## WORK INSTRUCTIONS
The whole set of entries is to be restated word for word.
START DATASET RECORDS
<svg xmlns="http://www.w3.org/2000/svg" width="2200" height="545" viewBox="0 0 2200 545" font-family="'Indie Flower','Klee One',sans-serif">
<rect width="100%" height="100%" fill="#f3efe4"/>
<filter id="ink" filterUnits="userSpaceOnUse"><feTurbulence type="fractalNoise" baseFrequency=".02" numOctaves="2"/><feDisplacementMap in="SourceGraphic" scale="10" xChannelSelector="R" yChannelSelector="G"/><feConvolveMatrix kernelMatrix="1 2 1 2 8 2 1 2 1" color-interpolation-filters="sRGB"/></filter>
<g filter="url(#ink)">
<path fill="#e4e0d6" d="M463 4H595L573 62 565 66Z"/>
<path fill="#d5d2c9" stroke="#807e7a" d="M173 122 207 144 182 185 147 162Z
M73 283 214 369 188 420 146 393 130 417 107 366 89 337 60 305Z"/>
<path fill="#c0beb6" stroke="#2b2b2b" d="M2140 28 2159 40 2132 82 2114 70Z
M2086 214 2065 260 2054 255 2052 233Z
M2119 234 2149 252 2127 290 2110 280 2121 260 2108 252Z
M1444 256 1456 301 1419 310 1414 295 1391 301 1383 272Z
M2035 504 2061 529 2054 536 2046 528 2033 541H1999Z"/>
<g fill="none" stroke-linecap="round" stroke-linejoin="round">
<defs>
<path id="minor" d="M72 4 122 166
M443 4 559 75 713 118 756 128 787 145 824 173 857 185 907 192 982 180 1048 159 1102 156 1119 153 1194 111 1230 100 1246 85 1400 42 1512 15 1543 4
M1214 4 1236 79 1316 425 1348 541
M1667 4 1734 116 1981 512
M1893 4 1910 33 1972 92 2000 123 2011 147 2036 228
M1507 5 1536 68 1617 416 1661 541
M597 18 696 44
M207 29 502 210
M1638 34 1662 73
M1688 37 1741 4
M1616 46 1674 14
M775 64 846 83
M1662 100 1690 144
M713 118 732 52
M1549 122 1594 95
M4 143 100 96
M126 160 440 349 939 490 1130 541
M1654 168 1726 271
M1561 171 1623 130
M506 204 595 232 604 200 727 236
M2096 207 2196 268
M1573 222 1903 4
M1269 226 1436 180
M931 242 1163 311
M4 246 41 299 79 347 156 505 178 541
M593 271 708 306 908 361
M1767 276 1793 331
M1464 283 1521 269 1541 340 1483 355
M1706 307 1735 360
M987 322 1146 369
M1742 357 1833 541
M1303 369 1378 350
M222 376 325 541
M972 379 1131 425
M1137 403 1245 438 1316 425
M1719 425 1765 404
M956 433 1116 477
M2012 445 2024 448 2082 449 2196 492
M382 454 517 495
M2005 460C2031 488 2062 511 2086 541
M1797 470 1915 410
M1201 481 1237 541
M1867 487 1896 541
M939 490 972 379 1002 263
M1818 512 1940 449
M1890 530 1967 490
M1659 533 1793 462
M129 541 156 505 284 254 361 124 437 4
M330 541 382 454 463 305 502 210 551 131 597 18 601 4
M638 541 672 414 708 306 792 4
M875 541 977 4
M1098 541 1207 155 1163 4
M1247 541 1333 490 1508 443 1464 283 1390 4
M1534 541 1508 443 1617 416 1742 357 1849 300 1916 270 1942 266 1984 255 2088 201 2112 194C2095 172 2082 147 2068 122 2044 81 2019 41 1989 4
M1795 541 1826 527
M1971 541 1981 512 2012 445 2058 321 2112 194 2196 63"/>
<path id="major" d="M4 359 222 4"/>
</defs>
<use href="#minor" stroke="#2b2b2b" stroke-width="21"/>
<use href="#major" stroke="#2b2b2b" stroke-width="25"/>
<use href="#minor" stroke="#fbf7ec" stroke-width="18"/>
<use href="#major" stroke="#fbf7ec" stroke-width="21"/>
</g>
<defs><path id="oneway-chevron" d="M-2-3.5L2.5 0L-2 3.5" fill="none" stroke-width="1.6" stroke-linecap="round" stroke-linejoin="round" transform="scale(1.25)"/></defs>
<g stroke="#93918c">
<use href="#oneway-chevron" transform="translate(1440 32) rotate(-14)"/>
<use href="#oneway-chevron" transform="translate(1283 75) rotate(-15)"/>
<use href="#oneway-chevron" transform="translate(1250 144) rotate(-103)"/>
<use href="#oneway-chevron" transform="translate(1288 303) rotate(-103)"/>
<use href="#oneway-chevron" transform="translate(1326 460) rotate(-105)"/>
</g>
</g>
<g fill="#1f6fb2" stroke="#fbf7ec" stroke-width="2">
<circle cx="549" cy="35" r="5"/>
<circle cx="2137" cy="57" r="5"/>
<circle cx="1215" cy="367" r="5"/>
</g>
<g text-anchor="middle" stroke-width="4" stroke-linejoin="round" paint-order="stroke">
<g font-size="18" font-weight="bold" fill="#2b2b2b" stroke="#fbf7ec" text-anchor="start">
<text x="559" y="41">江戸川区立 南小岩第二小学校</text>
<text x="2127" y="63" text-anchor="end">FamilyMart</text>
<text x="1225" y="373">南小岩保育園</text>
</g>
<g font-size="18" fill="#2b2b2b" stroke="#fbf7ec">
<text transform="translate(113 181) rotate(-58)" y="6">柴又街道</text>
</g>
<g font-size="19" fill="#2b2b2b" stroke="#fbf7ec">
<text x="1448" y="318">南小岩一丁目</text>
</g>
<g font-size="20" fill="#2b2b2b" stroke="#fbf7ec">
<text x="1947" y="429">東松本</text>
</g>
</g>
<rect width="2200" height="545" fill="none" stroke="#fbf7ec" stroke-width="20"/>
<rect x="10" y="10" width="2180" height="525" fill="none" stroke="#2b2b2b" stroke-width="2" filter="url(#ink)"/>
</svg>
END DATASET RECORDS
## ANSWER TO THE PROBLEM
<svg xmlns="http://www.w3.org/2000/svg" width="2200" height="545" viewBox="0 0 2200 545" font-family="'Indie Flower','Klee One',sans-serif">
<rect width="100%" height="100%" fill="#f3efe4"/>
<filter id="ink" filterUnits="userSpaceOnUse"><feTurbulence type="fractalNoise" baseFrequency=".02" numOctaves="2"/><feDisplacementMap in="SourceGraphic" scale="10" xChannelSelector="R" yChannelSelector="G"/><feConvolveMatrix kernelMatrix="1 2 1 2 8 2 1 2 1" color-interpolation-filters="sRGB"/></filter>
<g filter="url(#ink)">
<path fill="#e4e0d6" d="M463 4H595L573 62 565 66Z"/>
<path fill="#d5d2c9" stroke="#807e7a" d="M173 122 207 144 182 185 147 162Z
M73 283 214 369 188 420 146 393 130 417 107 366 89 337 60 305Z"/>
<path fill="#c0beb6" stroke="#2b2b2b" d="M2140 28 2159 40 2132 82 2114 70Z
M2086 214 2065 260 2054 255 2052 233Z
M2119 234 2149 252 2127 290 2110 280 2121 260 2108 252Z
M1444 256 1456 301 1419 310 1414 295 1391 301 1383 272Z
M2035 504 2061 529 2054 536 2046 528 2033 541H1999Z"/>
<g fill="none" stroke-linecap="round" stroke-linejoin="round">
<defs>
<path id="minor" d="M72 4 122 166
M443 4 559 75 713 118 756 128 787 145 824 173 857 185 907 192 982 180 1048 159 1102 156 1119 153 1194 111 1230 100 1246 85 1400 42 1512 15 1543 4
M1214 4 1236 79 1316 425 1348 541
M1667 4 1734 116 1981 512
M1893 4 1910 33 1972 92 2000 123 2011 147 2036 228
M1507 5 1536 68 1617 416 1661 541
M597 18 696 44
M207 29 502 210
M1638 34 1662 73
M1688 37 1741 4
M1616 46 1674 14
M775 64 846 83
M1662 100 1690 144
M713 118 732 52
M1549 122 1594 95
M4 143 100 96
M126 160 440 349 939 490 1130 541
M1654 168 1726 271
M1561 171 1623 130
M506 204 595 232 604 200 727 236
M2096 207 2196 268
M1573 222 1903 4
M1269 226 1436 180
M931 242 1163 311
M4 246 41 299 79 347 156 505 178 541
M593 271 708 306 908 361
M1767 276 1793 331
M1464 283 1521 269 1541 340 1483 355
M1706 307 1735 360
M987 322 1146 369
M1742 357 1833 541
M1303 369 1378 350
M222 376 325 541
M972 379 1131 425
M1137 403 1245 438 1316 425
M1719 425 1765 404
M956 433 1116 477
M2012 445 2024 448 2082 449 2196 492
M382 454 517 495
M2005 460C2031 488 2062 511 2086 541
M1797 470 1915 410
M1201 481 1237 541
M1867 487 1896 541
M939 490 972 379 1002 263
M1818 512 1940 449
M1890 530 1967 490
M1659 533 1793 462
M129 541 156 505 284 254 361 124 437 4
M330 541 382 454 463 305 502 210 551 131 597 18 601 4
M638 541 672 414 708 306 792 4
M875 541 977 4
M1098 541 1207 155 1163 4
M1247 541 1333 490 1508 443 1464 283 1390 4
M1534 541 1508 443 1617 416 1742 357 1849 300 1916 270 1942 266 1984 255 2088 201 2112 194C2095 172 2082 147 2068 122 2044 81 2019 41 1989 4
M1795 541 1826 527
M1971 541 1981 512 2012 445 2058 321 2112 194 2196 63"/>
<path id="major" d="M4 359 222 4"/>
</defs>
<use href="#minor" stroke="#2b2b2b" stroke-width="21"/>
<use href="#major" stroke="#2b2b2b" stroke-width="25"/>
<use href="#minor" stroke="#fbf7ec" stroke-width="18"/>
<use href="#major" stroke="#fbf7ec" stroke-width="21"/>
</g>
<defs><path id="oneway-chevron" d="M-2-3.5L2.5 0L-2 3.5" fill="none" stroke-width="1.6" stroke-linecap="round" stroke-linejoin="round" transform="scale(1.25)"/></defs>
<g stroke="#93918c">
<use href="#oneway-chevron" transform="translate(1440 32) rotate(-14)"/>
<use href="#oneway-chevron" transform="translate(1283 75) rotate(-15)"/>
<use href="#oneway-chevron" transform="translate(1250 144) rotate(-103)"/>
<use href="#oneway-chevron" transform="translate(1288 303) rotate(-103)"/>
<use href="#oneway-chevron" transform="translate(1326 460) rotate(-105)"/>
</g>
</g>
<g fill="#1f6fb2" stroke="#fbf7ec" stroke-width="2">
<circle cx="549" cy="35" r="5"/>
<circle cx="2137" cy="57" r="5"/>
<circle cx="1215" cy="367" r="5"/>
</g>
<g text-anchor="middle" stroke-width="4" stroke-linejoin="round" paint-order="stroke">
<g font-size="18" font-weight="bold" fill="#2b2b2b" stroke="#fbf7ec" text-anchor="start">
<text x="559" y="41">江戸川区立 南小岩第二小学校</text>
<text x="2127" y="63" text-anchor="end">FamilyMart</text>
<text x="1225" y="373">南小岩保育園</text>
</g>
<g font-size="18" fill="#2b2b2b" stroke="#fbf7ec">
<text transform="translate(113 181) rotate(-58)" y="6">柴又街道</text>
</g>
<g font-size="19" fill="#2b2b2b" stroke="#fbf7ec">
<text x="1448" y="318">南小岩一丁目</text>
</g>
<g font-size="20" fill="#2b2b2b" stroke="#fbf7ec">
<text x="1947" y="429">東松本</text>
</g>
</g>
<rect width="2200" height="545" fill="none" stroke="#fbf7ec" stroke-width="20"/>
<rect x="10" y="10" width="2180" height="525" fill="none" stroke="#2b2b2b" stroke-width="2" filter="url(#ink)"/>
</svg>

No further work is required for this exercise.